Happy Birthday, DD!
A year ago this month, we launched the first issue of Education Week’s Digital Directions, or DD, as the editors and writers here affectionately refer to it now.
In the first issue, we told you that our goal was to build a publication—both in print and online—whose sole purpose was to help ed-tech leaders do their jobs better. We promised to do our best to make all the content we produce engaging and useful.
Based on the feedback we have gotten from readers over the past year, we feel that we are heading in the right direction. The cover stories for the fall and winter issues, “E-Mail Alert: Revised Federal Archiving Rules Raise Legal, Logistical Challenges” and “Finding Your Way in a Data-Driven World,” are emblematic of the engaging and useful approach to coverage of the ed-tech field that we are trying to pull off. (And if you missed a chance to read those stories, they are available in the DD online archives.)

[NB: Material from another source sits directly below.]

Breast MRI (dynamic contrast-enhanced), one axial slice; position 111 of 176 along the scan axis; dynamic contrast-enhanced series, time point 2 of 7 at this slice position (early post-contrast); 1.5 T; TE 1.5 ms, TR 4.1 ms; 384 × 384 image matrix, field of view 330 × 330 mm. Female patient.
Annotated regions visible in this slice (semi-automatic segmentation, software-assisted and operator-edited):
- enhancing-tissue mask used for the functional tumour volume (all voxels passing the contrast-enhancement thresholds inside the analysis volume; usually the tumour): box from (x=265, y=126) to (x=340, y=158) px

This issue’s cover story, “Balancing the Good and Bad of Social-Networking Sites,” builds on this approach by examining how schools are trying to balance the benefits and drawbacks of social-networking sites. And an article in this issue on the ethical dilemmas many ed-tech leaders face in dealing with vendors is chock full of practical tips for making the right decisions.
What’s more, we have continued to upgrade the design of the print magazine and the Web site to make them more navigation-friendly and visually inviting.

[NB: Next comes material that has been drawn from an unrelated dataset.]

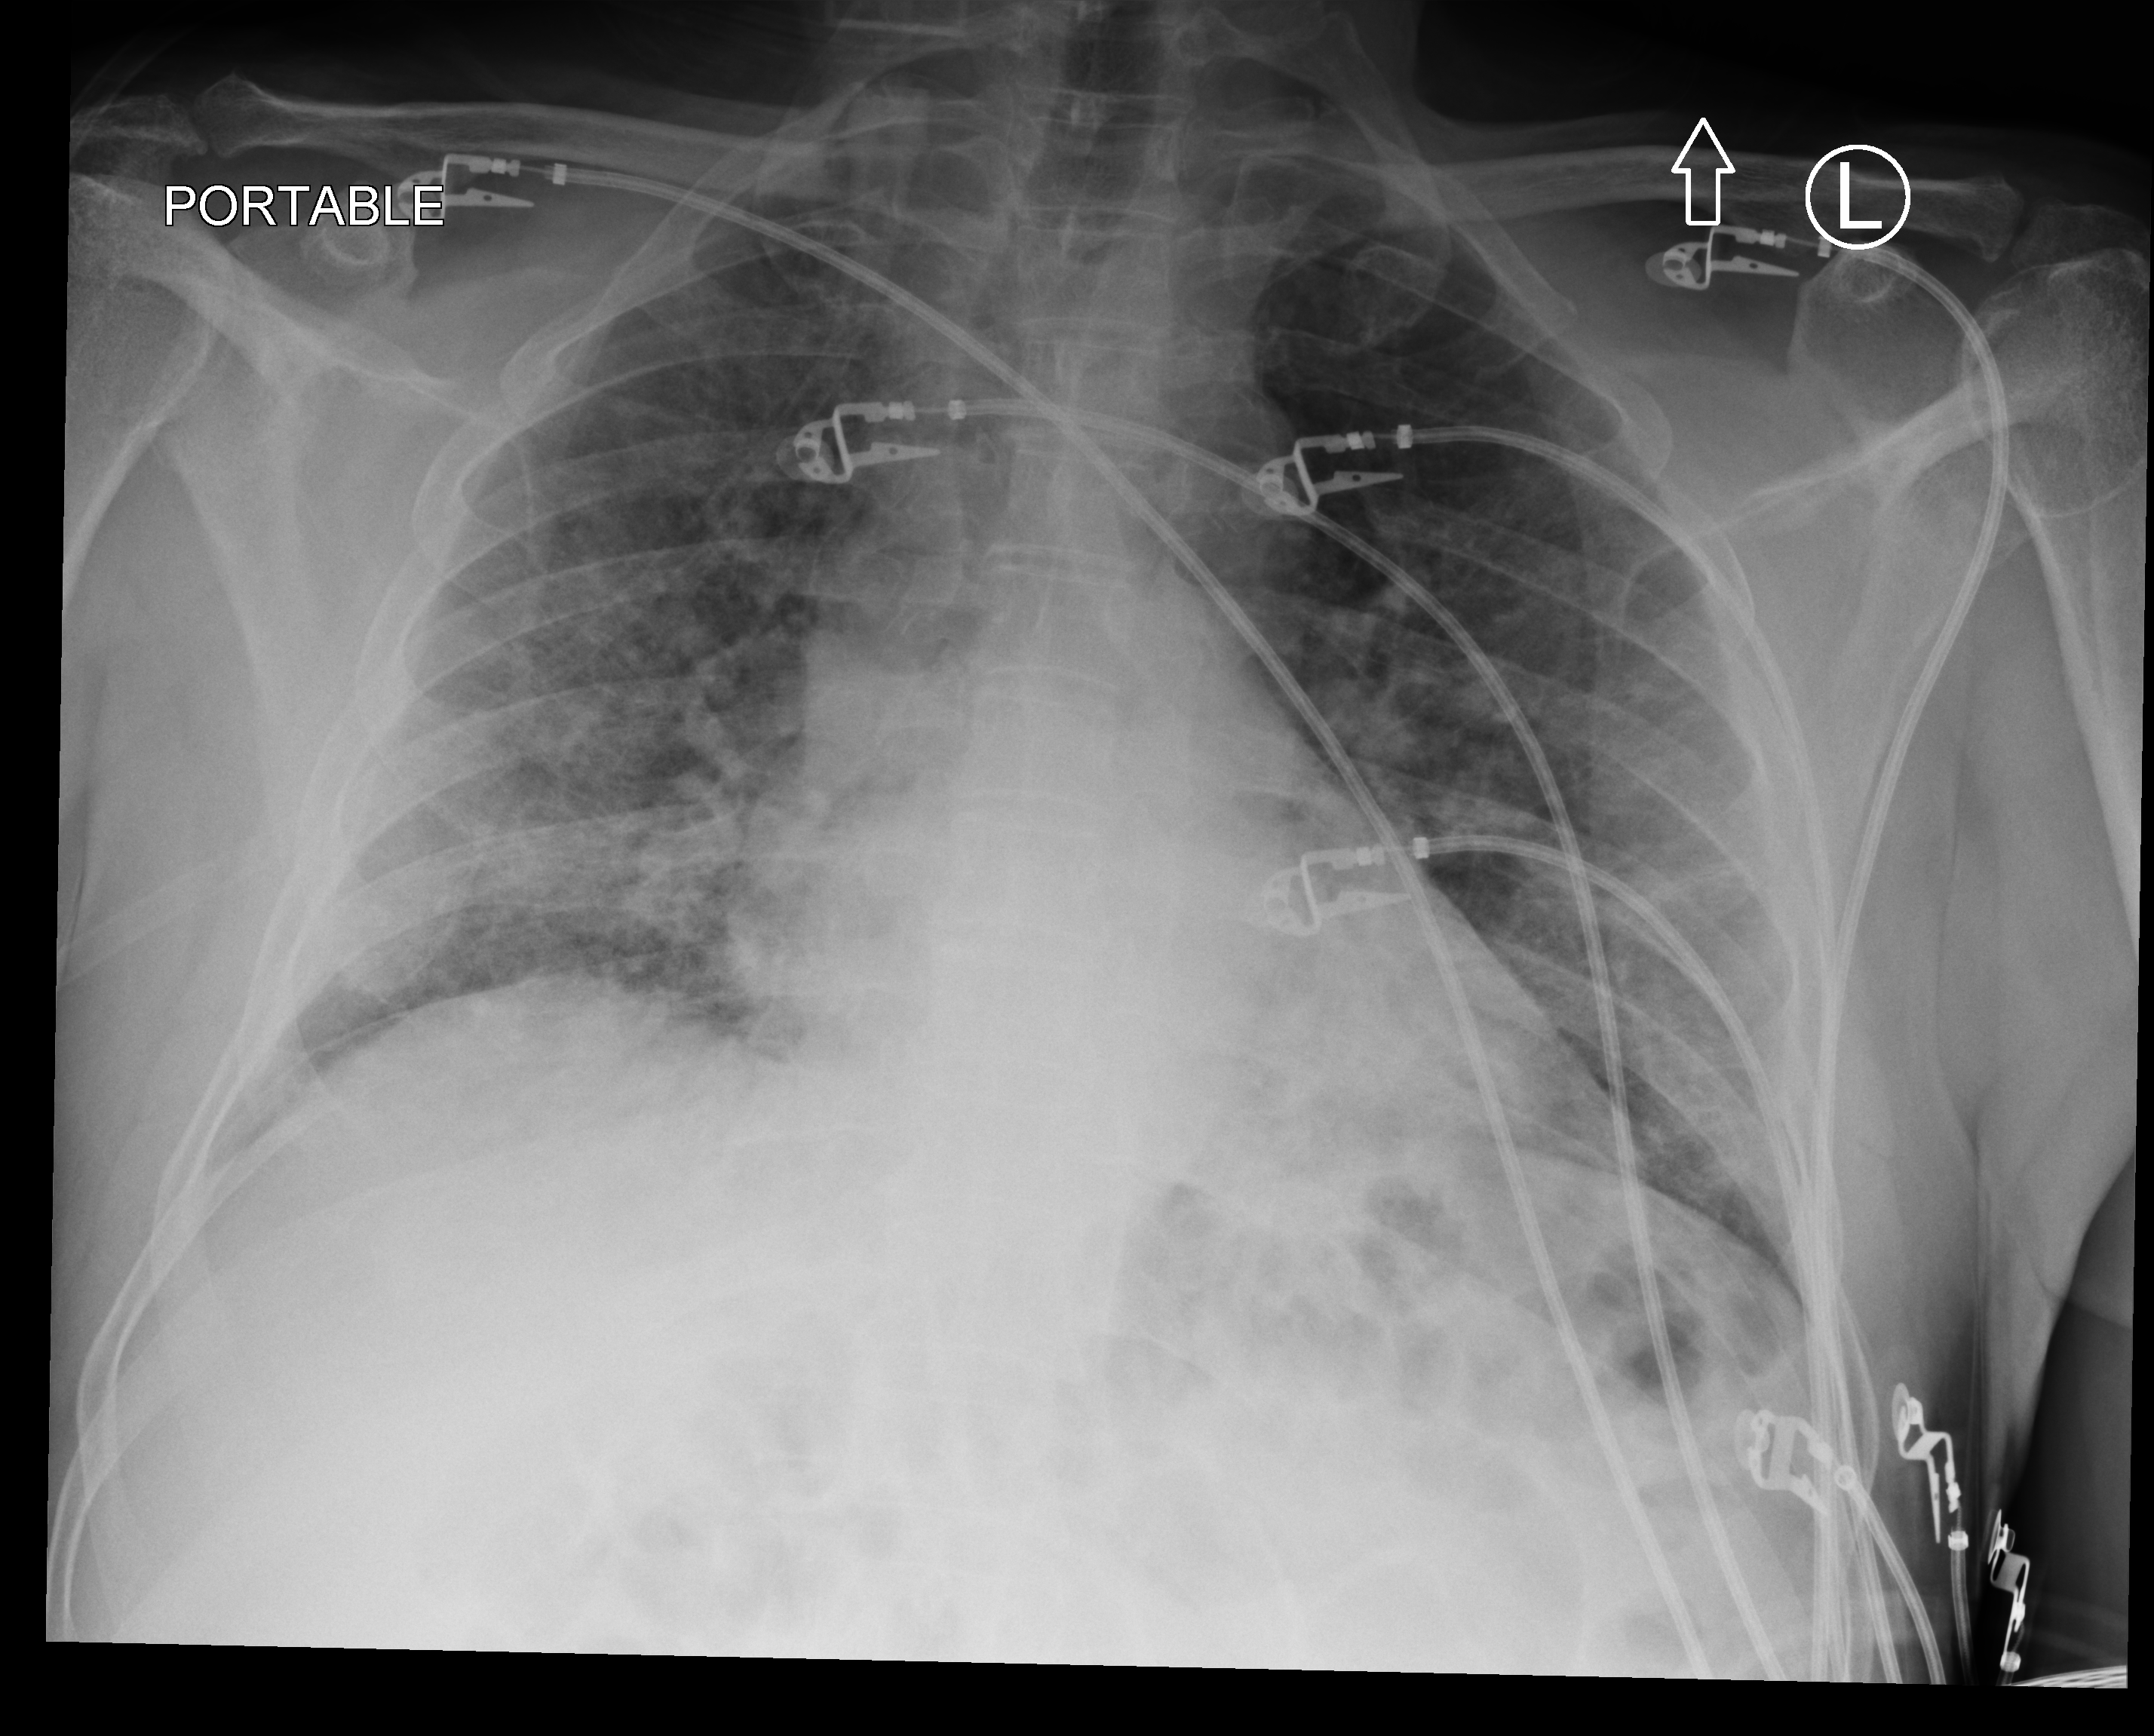
Bedside chest radiograph (computed radiography); anteroposterior (AP) projection. Patient hospitalised with COVID-19; male, aged 60–74 years.
Admission-level facts for this patient (not findings on this image; timing relative to this image not recorded):
- diabetes (admission record): yes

The Web channel for Digital Directions, www.digitaldirections.org, was launched this winter and includes a lot of great content about news developments and trends in the the ed-tech world. Recently, we also revamped and relaunched our monthly ed-tech e-newsletter under the Digital Directions name.
But as we look beyond Digital Directions’ first birthday, we realize we have much more work to do. Because the landscape of educational technology changes so rapidly and so often, we’ll dedicate ourselves to providing you with useful information as quickly as possible, while also maintaining the high quality of the content. This is sometimes a tricky balancing act, as speed and quality are many times at odds with each other. But we feel up to the challenge of achieving that balance.
We would like your feedback on what you think we can do better, because when DD turns two next year, we want to celebrate another year of improvements.